At least I could look forward to walking with my friend, Laurie. Except she’s got this big black standard Poodle named Pepper. He’s 14 and can’t hear, or refuses to. Laurie pesters him all the time. “Pepper, Pep, where are you, Pep, come here boy, Pep, Pepper?” Laurie’s got chickens, too, but I’ll gripe about them some other time.

So Pepper is FOS, (full of ____) all the time. No matter when we walk, day or night, that dog is this big, lumbering, hunched over, straining eyesore dropping chocolate loafs all over the place like strings of sausages. It’s nauseating. No, really, I’ve gotten that “bl…lu” reflex a couple of times in my throat.

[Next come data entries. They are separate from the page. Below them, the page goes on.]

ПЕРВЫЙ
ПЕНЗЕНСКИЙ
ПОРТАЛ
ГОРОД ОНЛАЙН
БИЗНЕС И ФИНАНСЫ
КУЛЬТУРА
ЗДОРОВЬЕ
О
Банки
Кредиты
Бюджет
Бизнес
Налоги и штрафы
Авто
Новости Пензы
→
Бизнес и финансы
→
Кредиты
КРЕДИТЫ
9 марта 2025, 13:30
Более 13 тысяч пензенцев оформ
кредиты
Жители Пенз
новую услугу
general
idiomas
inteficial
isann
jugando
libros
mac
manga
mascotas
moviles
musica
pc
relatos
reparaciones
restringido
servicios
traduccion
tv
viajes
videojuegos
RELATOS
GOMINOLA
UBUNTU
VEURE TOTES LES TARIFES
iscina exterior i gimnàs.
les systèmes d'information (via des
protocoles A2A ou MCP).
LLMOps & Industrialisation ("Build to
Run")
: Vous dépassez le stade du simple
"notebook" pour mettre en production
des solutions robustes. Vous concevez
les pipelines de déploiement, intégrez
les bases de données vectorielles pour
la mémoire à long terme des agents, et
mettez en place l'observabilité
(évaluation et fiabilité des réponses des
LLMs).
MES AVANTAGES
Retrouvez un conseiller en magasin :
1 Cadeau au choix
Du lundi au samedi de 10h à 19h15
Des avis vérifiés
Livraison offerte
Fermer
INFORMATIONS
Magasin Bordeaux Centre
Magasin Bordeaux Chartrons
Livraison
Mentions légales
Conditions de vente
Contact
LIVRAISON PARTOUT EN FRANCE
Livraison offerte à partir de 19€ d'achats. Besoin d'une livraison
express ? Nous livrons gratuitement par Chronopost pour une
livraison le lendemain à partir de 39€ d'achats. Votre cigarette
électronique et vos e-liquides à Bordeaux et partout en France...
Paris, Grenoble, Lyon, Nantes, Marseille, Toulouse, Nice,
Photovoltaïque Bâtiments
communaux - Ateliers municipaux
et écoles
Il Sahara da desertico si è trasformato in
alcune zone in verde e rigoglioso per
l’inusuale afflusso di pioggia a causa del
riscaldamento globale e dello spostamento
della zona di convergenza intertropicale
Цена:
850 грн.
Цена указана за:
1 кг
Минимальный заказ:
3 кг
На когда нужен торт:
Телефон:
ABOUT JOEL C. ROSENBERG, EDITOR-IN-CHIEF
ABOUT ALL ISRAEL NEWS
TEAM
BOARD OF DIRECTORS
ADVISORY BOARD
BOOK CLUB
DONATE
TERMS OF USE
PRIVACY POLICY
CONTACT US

Laurie never brings enough plastic bags – however many she stuffs in her pockets on any given day is usually about half as many as she needs. Today we were walking through a school playground when the dog started doing his thing as he kindof traveled along. He covered about ten feet with mini-loafs, making a dotted line behind him. Laurie picked up a couple and started strolling away from the scene of the crime, (and it is criminal – I’d like to know how what that dog eats). “Oh, no,” I said. “You have to pick it all up, this is a playground.” “Was there more?” she asked, as if her darling precious, poodle-hairdo scalped sissy dog could have done such a thing. I marched over and pointed my finger down at the grass, shaking it a little like a judge harassing a guilty criminal. “There’s one,” I said, “and here’s another, and there’s another one over there, and two more at the base of that tree.” “Good Lord,” she exclaimed. “Pep, what’s gotten into you, boy?” Good question, I thought.

We resumed our walk, the dog jerking Laurie backwards from time to time as he continued to blanket Southwest Portland in giant tootsie rolls. Although, like everything, there is a bright side. If we ever get lost, we can follow the trail of plastic bags every few feet until they lead us safely back home.